======== MATERIAL TO PROCESS ========
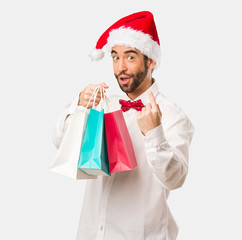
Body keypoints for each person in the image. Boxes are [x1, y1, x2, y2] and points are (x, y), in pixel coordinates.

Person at [53, 11, 194, 240]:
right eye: (115, 57)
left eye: (130, 57)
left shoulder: (171, 115)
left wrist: (154, 133)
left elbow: (175, 178)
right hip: (91, 233)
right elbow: (61, 143)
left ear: (151, 60)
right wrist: (79, 107)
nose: (120, 68)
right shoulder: (105, 104)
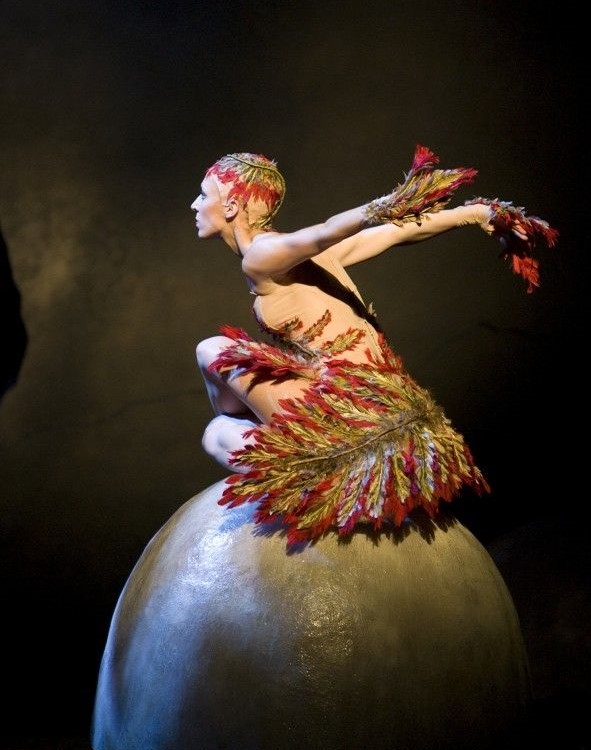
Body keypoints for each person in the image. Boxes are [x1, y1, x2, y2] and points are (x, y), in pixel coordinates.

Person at [191, 148, 556, 546]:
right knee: (221, 425)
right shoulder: (314, 258)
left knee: (212, 372)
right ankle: (294, 455)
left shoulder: (262, 255)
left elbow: (328, 229)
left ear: (230, 205)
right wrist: (475, 214)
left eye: (203, 194)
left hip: (349, 414)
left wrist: (385, 205)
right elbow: (396, 233)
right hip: (392, 415)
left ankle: (309, 473)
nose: (195, 204)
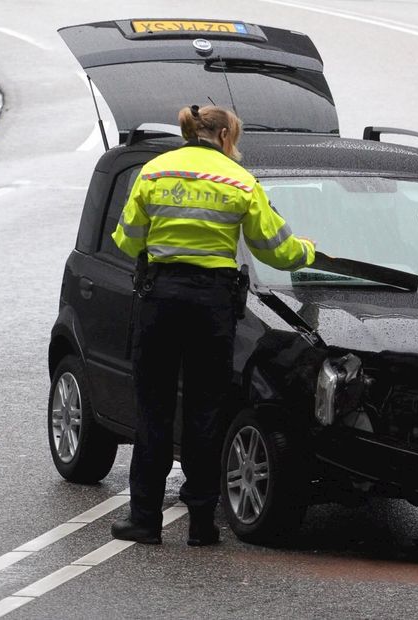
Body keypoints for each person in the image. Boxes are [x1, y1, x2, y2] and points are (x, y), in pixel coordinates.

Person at [109, 105, 315, 546]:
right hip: (212, 306)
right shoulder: (239, 180)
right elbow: (275, 250)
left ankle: (144, 519)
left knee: (154, 411)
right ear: (223, 134)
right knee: (206, 413)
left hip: (160, 301)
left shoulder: (154, 172)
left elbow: (127, 238)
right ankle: (202, 523)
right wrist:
========
Begin at the first line of the entries and end at the line containing "left ear: (151, 60)": write out each line exactly, skipping pictures.

Body keypoints for each person in the image. Boxes are [x1, y1, x2, y2] and points are (x, y), in pixel coordinates.

Person at [53, 11, 194, 240]:
right eye: (115, 57)
left eye: (130, 57)
left shoulder: (171, 115)
left wrist: (154, 133)
left elbow: (175, 178)
right hip: (91, 233)
right elbow: (61, 143)
left ear: (151, 60)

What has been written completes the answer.